J’ai rejoint l’équipe du studio Red Corner qui propose de réaliser une fenêtre en réalité augmentée pour découvrir la ville en 2040 dans l’univers des Furtifs à partir d’un smartphone.

Quelle sera la prochaine évolution des Furtifs comme œuvre ?

Les Furtifs est une forme transmédia qui se construit étape par étape. Il y a déjà une installation qui a germé au Shadok, il y a un podcast radiophonique qui, depuis 2019, se nourrit au fur et à mesure de nos avancées, et est publié en ligne. Il y a cette application en réalité augmentée qui est en train se créer. Il y a au cœur de ces médiums, un spectacle multimédia qui sera créé en janvier 2020, et peut-être d’autres choses…

Qu’est-ce qu’évoque pour vous le thème de la résidence « Hier c’était demain » ?
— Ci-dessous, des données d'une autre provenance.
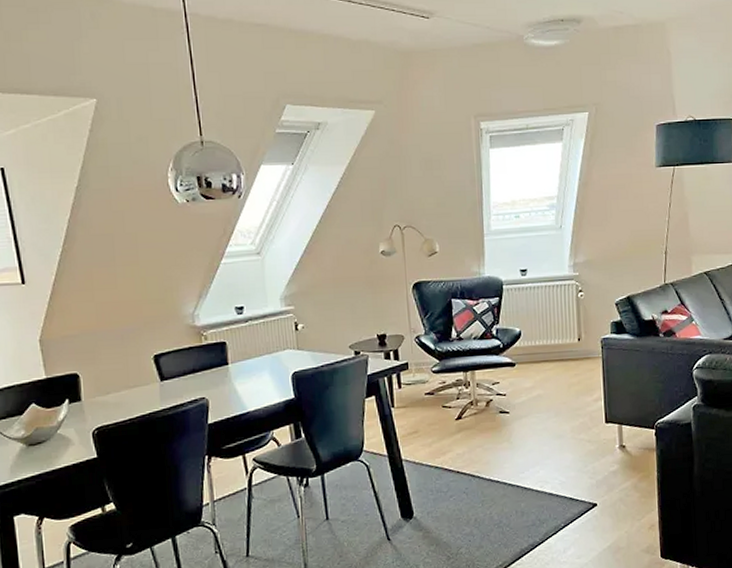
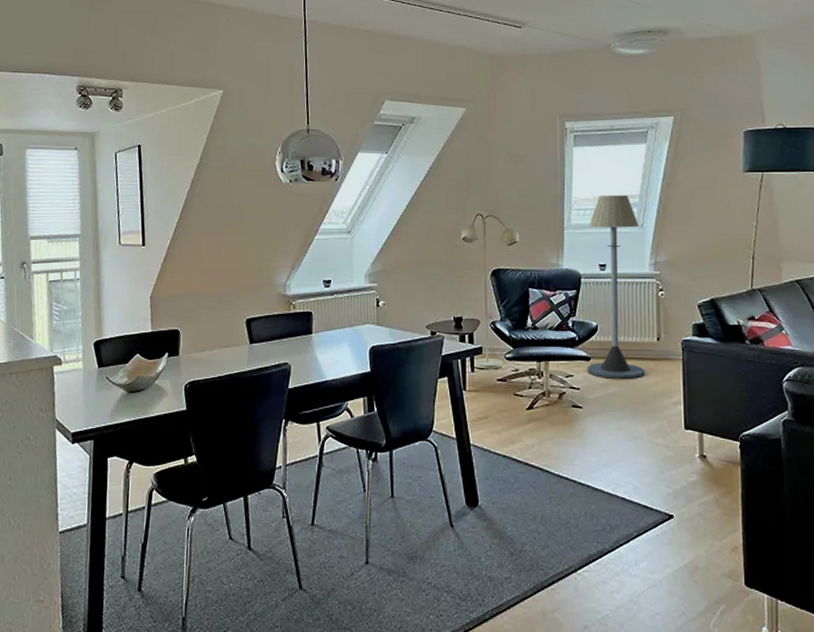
floor lamp: none [508,196,568,382] -> present [587,194,646,379]

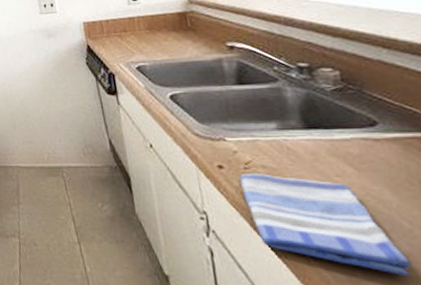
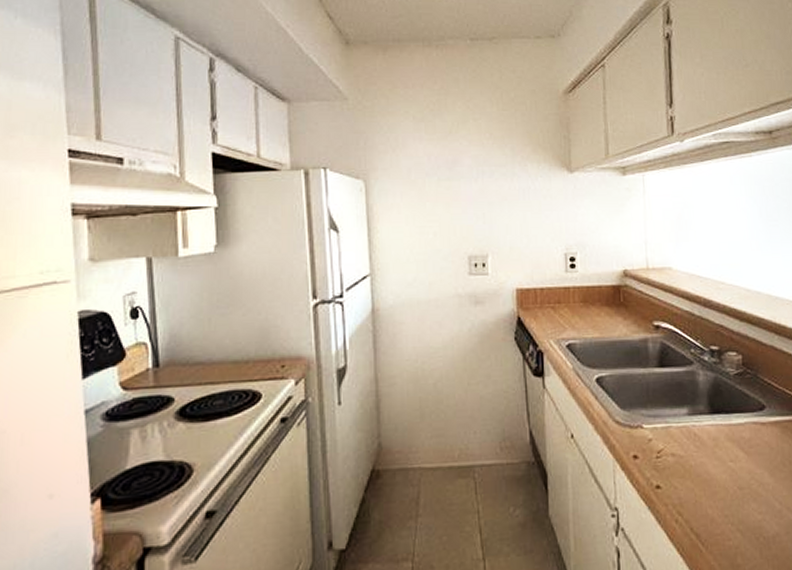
dish towel: present [239,174,411,276] -> none [651,462,777,556]

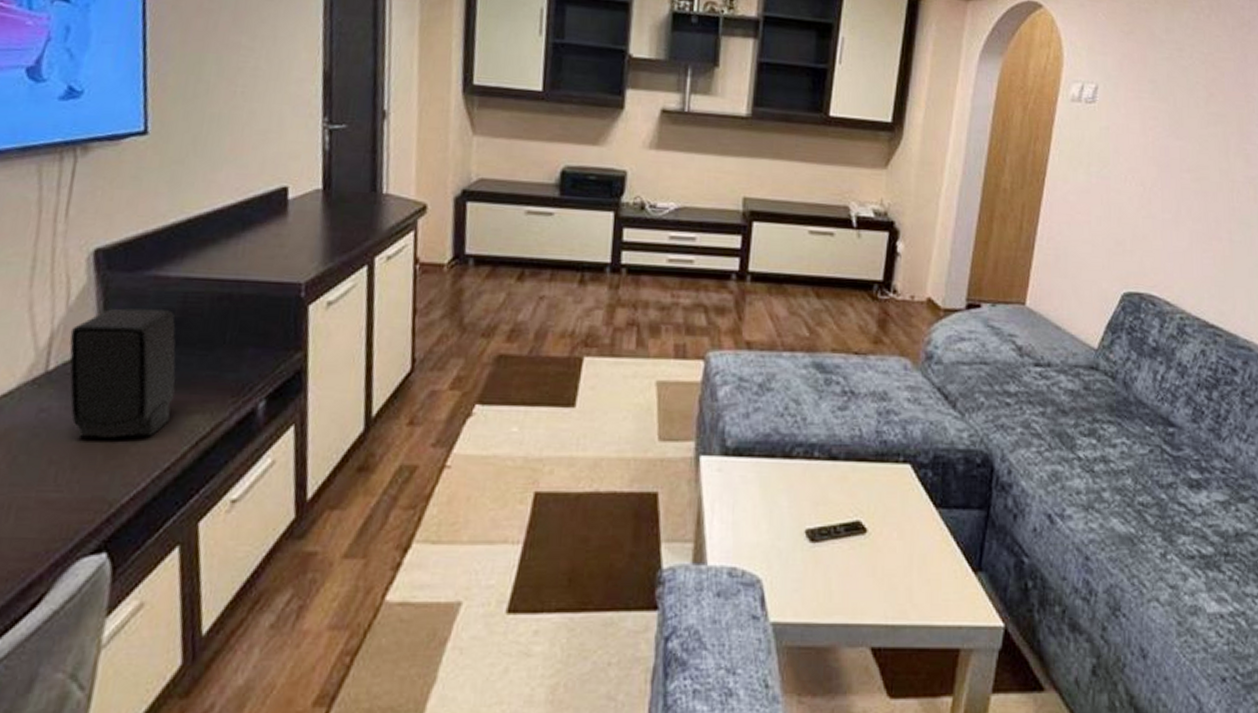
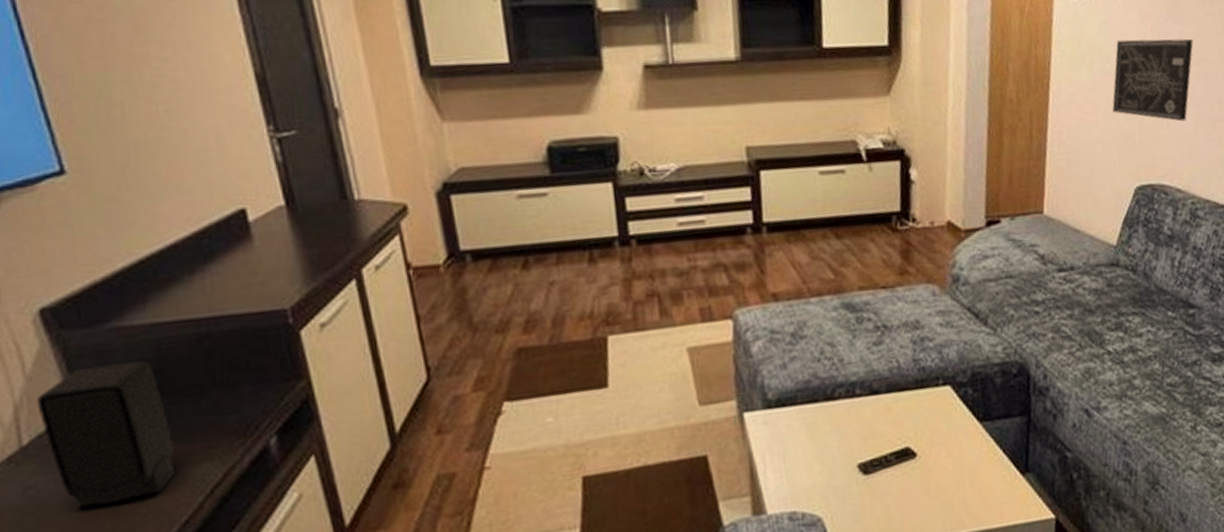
wall art: none [1106,147,1194,235] -> present [1112,38,1193,122]

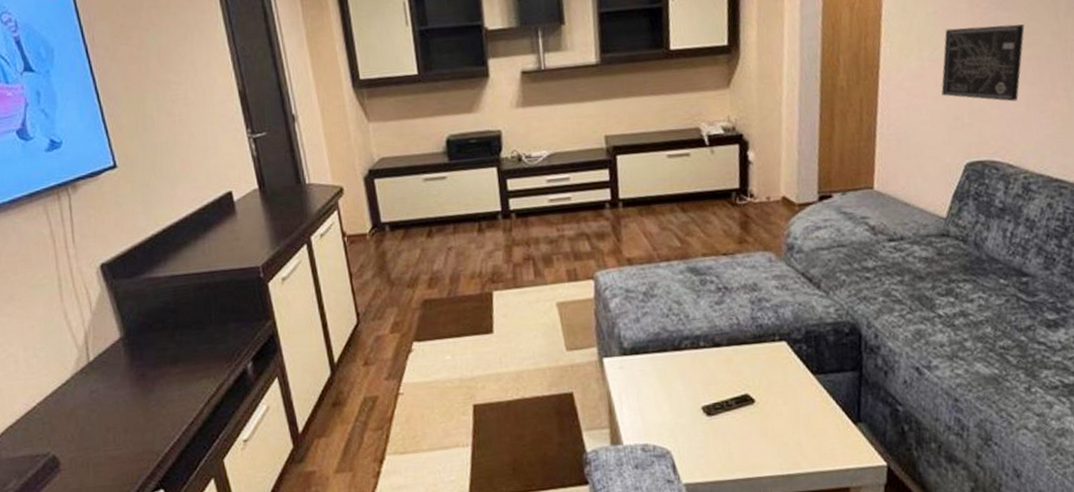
speaker: present [36,361,176,508] -> none [98,303,185,408]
J’ai l’impression qu’ il y a une nouvelle scène qui est en train de se constituer autour de formes prospectivistes et science-fictionnestes. Quelque part la science-fiction c’était les années 60, finalement c’est déjà une littérature au passé. Mais là, en ce moment, quelques têtes tirent des fils du présent pour nous aider à envisager des « futurs désirables ». Faire ce cycle de curation au Shadok tombe à point nommé, cela permet de dresser un beau panorama d’artistes à l’œuvre.